Reproduce each of the following rows word for word, keeping their order.
>>>
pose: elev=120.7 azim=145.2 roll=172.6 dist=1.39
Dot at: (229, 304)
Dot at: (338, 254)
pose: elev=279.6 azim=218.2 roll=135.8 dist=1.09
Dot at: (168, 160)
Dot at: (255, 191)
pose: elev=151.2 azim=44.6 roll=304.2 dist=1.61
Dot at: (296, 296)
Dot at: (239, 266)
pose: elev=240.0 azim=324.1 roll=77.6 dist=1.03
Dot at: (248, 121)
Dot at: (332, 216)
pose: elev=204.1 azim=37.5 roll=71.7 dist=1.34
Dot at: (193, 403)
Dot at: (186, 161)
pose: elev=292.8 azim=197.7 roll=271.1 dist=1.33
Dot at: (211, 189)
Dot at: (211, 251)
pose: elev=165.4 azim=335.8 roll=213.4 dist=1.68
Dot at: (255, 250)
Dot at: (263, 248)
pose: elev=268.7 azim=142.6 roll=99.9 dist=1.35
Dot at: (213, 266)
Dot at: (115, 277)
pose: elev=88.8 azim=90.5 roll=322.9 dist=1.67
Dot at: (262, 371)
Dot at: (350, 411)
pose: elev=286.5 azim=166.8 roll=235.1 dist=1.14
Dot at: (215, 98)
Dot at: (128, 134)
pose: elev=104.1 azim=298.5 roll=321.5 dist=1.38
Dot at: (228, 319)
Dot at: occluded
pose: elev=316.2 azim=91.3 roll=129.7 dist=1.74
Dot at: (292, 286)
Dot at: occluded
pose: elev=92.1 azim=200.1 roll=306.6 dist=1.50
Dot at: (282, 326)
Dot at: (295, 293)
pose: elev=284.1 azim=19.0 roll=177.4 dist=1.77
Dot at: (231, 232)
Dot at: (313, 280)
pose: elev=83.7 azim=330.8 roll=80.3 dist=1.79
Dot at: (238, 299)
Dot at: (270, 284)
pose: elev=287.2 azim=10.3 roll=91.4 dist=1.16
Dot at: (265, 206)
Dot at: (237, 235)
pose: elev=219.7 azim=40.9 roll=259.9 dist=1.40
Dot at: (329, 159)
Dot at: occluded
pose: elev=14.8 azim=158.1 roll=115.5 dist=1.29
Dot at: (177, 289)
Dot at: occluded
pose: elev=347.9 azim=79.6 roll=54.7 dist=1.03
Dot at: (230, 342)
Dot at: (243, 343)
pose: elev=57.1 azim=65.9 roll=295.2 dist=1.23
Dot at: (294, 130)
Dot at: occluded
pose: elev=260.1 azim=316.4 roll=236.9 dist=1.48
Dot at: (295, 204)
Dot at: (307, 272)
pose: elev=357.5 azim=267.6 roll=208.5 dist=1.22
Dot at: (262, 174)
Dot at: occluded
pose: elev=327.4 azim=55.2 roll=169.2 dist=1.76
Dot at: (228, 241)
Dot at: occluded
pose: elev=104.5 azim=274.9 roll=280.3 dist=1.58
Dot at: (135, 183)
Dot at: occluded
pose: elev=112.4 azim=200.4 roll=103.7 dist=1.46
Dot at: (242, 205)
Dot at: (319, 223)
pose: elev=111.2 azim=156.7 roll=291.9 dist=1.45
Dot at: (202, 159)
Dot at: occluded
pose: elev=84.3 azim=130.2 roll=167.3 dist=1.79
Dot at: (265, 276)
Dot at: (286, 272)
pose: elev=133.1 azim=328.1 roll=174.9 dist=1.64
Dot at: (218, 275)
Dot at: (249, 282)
<<<
Response to the exercise:
pose: elev=120.7 azim=145.2 roll=172.6 dist=1.39
Dot at: (229, 304)
Dot at: (338, 254)
pose: elev=279.6 azim=218.2 roll=135.8 dist=1.09
Dot at: (168, 160)
Dot at: (255, 191)
pose: elev=151.2 azim=44.6 roll=304.2 dist=1.61
Dot at: (296, 296)
Dot at: (239, 266)
pose: elev=240.0 azim=324.1 roll=77.6 dist=1.03
Dot at: (248, 121)
Dot at: (332, 216)
pose: elev=204.1 azim=37.5 roll=71.7 dist=1.34
Dot at: (193, 403)
Dot at: (186, 161)
pose: elev=292.8 azim=197.7 roll=271.1 dist=1.33
Dot at: (211, 189)
Dot at: (211, 251)
pose: elev=165.4 azim=335.8 roll=213.4 dist=1.68
Dot at: (255, 250)
Dot at: (263, 248)
pose: elev=268.7 azim=142.6 roll=99.9 dist=1.35
Dot at: (213, 266)
Dot at: (115, 277)
pose: elev=88.8 azim=90.5 roll=322.9 dist=1.67
Dot at: (262, 371)
Dot at: (350, 411)
pose: elev=286.5 azim=166.8 roll=235.1 dist=1.14
Dot at: (215, 98)
Dot at: (128, 134)
pose: elev=104.1 azim=298.5 roll=321.5 dist=1.38
Dot at: (228, 319)
Dot at: occluded
pose: elev=316.2 azim=91.3 roll=129.7 dist=1.74
Dot at: (292, 286)
Dot at: occluded
pose: elev=92.1 azim=200.1 roll=306.6 dist=1.50
Dot at: (282, 326)
Dot at: (295, 293)
pose: elev=284.1 azim=19.0 roll=177.4 dist=1.77
Dot at: (231, 232)
Dot at: (313, 280)
pose: elev=83.7 azim=330.8 roll=80.3 dist=1.79
Dot at: (238, 299)
Dot at: (270, 284)
pose: elev=287.2 azim=10.3 roll=91.4 dist=1.16
Dot at: (265, 206)
Dot at: (237, 235)
pose: elev=219.7 azim=40.9 roll=259.9 dist=1.40
Dot at: (329, 159)
Dot at: occluded
pose: elev=14.8 azim=158.1 roll=115.5 dist=1.29
Dot at: (177, 289)
Dot at: occluded
pose: elev=347.9 azim=79.6 roll=54.7 dist=1.03
Dot at: (230, 342)
Dot at: (243, 343)
pose: elev=57.1 azim=65.9 roll=295.2 dist=1.23
Dot at: (294, 130)
Dot at: occluded
pose: elev=260.1 azim=316.4 roll=236.9 dist=1.48
Dot at: (295, 204)
Dot at: (307, 272)
pose: elev=357.5 azim=267.6 roll=208.5 dist=1.22
Dot at: (262, 174)
Dot at: occluded
pose: elev=327.4 azim=55.2 roll=169.2 dist=1.76
Dot at: (228, 241)
Dot at: occluded
pose: elev=104.5 azim=274.9 roll=280.3 dist=1.58
Dot at: (135, 183)
Dot at: occluded
pose: elev=112.4 azim=200.4 roll=103.7 dist=1.46
Dot at: (242, 205)
Dot at: (319, 223)
pose: elev=111.2 azim=156.7 roll=291.9 dist=1.45
Dot at: (202, 159)
Dot at: occluded
pose: elev=84.3 azim=130.2 roll=167.3 dist=1.79
Dot at: (265, 276)
Dot at: (286, 272)
pose: elev=133.1 azim=328.1 roll=174.9 dist=1.64
Dot at: (218, 275)
Dot at: (249, 282)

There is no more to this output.